Le premier, prévu par l’article 199 octodecies du CGI, consiste à accorder au débiteur une réduction d’impôt de 25 % du montant des versements, plafonnés à 30 500 €, lorsque la prestation est servie sous la forme d’un capital versé dans les douze mois à compter du jugement de divorce passé en force de chose jugée ou de la convention de divorce ayant acquis une force exécutoire. Ces versements sont, dans ce cas, non imposables pour le bénéficiaire.

Le second, qui résulte des dispositions combinées de l’article 80 quater et du 2° du II de l’article 159 du CGI, prévoit que les rentes viagères ou temporaires ou les versements en capital effectués sur une période de plus de douze mois sont déductibles du revenu imposable du débiteur. Ces versements sont corrélativement imposables selon le régime des pensions au nom de leur bénéficiaire.

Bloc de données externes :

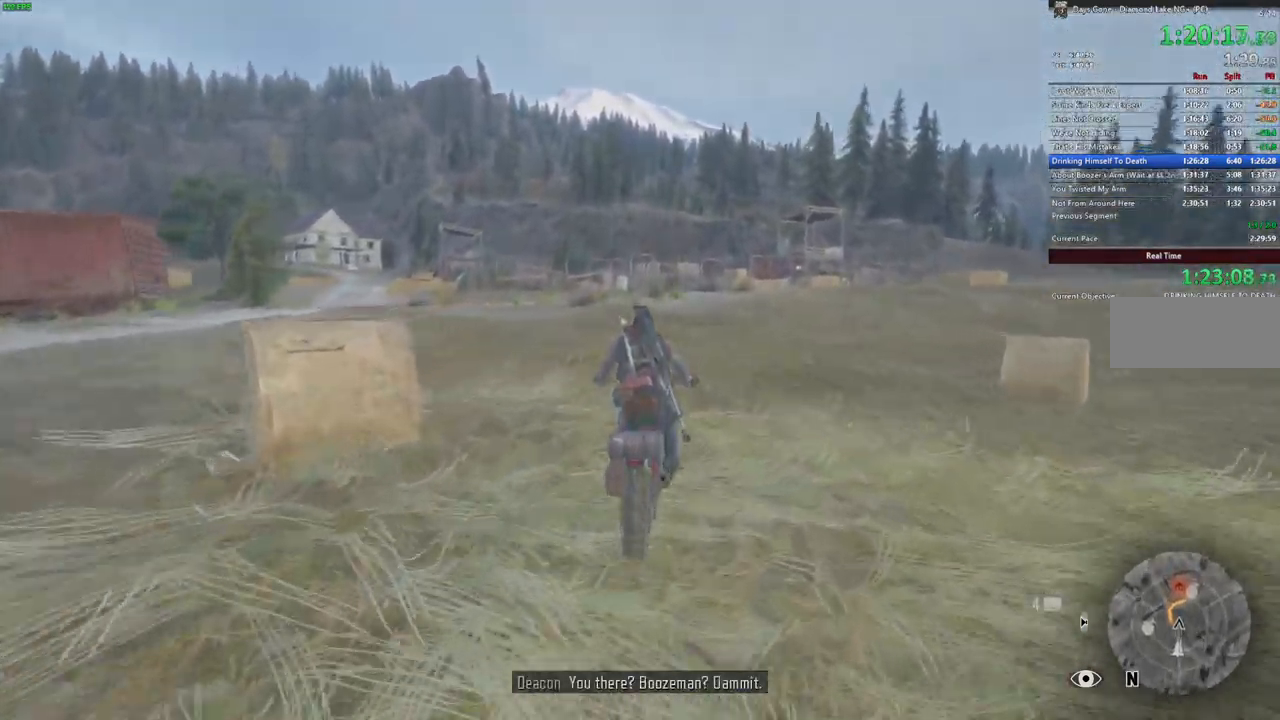
{"keys": ["w"], "mouse": [], "events": [[117, "d", "down"], [317, "d", "up"]]}
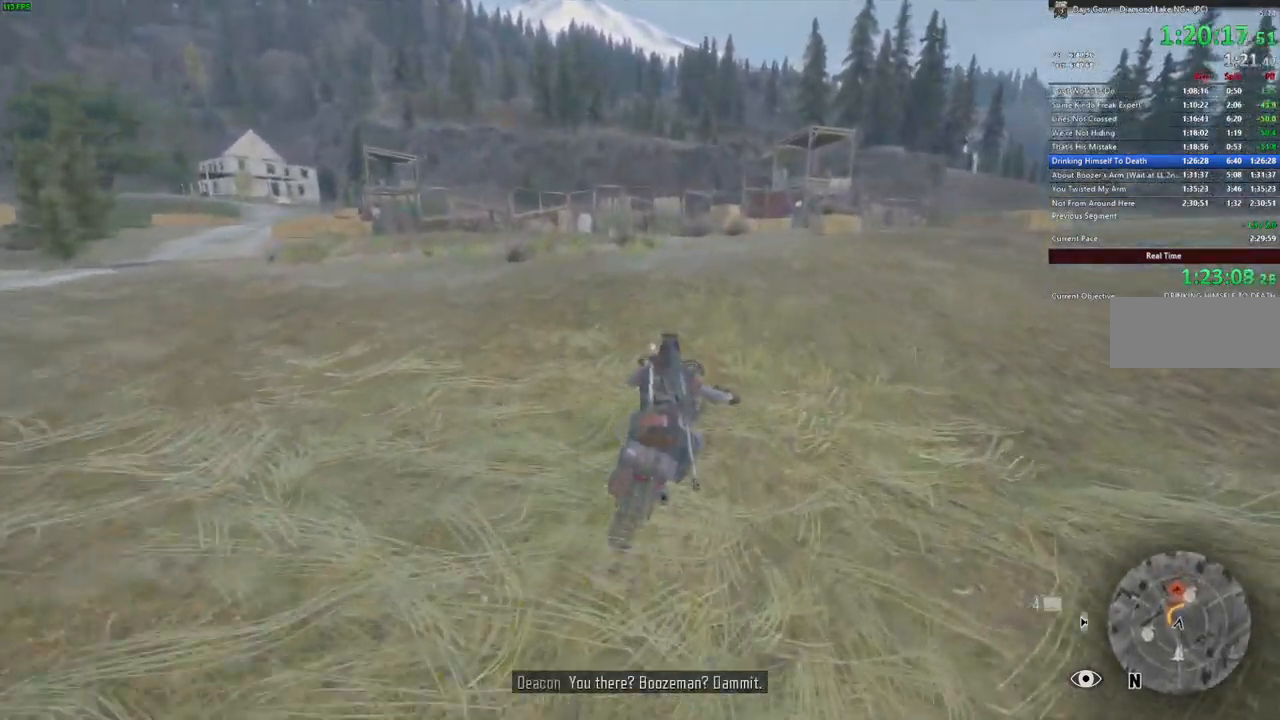
{"keys": ["w"], "mouse": [], "events": []}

Pour mémoire, le Conseil Constitutionnel a été saisi le 18 novembre 2019 par le Conseil d’État (décision n° 434325 du 15 novembre 2019) d’une QPC relative à la conformité aux droits et libertés que la Constitution garantit du 2° du paragraphe II de l’article 156 du CGI et de l’article 199 octodecies du même code.

Le contribuable se prévalait, en matière de fiscalité de la prestation compensatoire, de dispositions qui seraient contraires aux principes d’égalité devant la loi et devant les charges publiques.

En effet, en application du paragraphe II de l’article 199 octodecies du CGI, lorsque la prestation compensatoire prend la forme d’un capital versé dans un délai inférieur à douze mois à compter du divorce, complété par une rente, les versements en capital ne bénéficient pas de la réduction d’impôt prévue au paragraphe I de ce même article. Ces versements en capital ne peuvent pas davantage être déduits du revenu imposable sur le fondement du 2° du paragraphe II de l’article 156 du même code. Or, toutes les autres modalités de versement de cette prestation permettent à son débiteur de bénéficier, sur l’intégralité des sommes versées, de l’un ou l’autre de ces avantages fiscaux.

Le Conseil Constitutionnel a en effet constaté que tous les versements effectués en exécution d’une prestation compensatoire bénéficient d’un avantage fiscal, exceptés les versements en capital effectués sur une période inférieure à douze mois lorsqu’ils s’accompagnent d’une rente.

S’il souligne qu’« en excluant du bénéfice de la réduction d’impôt les versements en capital intervenus sur une période inférieure à douze mois lorsqu’ils s’accompagnent d’une rente, le législateur a entendu prévenir certaines pratiques d’optimisation fiscale »…​il constate que« le simple fait qu’un versement en capital dans un délai de douze mois s’accompagne d’une rente ne saurait suffire à identifier une stratégie d’optimisation fiscale dès lors que les modalités de versement d’une prestation compensatoire, qui dépendent de la situation financière des époux, sont soit déterminées par le juge en fonction de l’âge ou de l’état de santé du créancier, soit homologuées par lui en fonction du caractère équitable des droits et obligations des époux. »

Les sages en concluent :

« 14. Dès lors, en privant le débiteur d’une prestation compensatoire du bénéfice de la réduction d’impôt sur les versements en capital intervenus sur une durée inférieure à douze mois au seul motif que ces versements sont complétés d’une rente, le législateur ne s’est pas fondé sur des critères objectifs et rationnels en rapport avec l’objet de la loi. »

L’article 199 octodecies-II du CGI est déclaré contraire à la Constitution.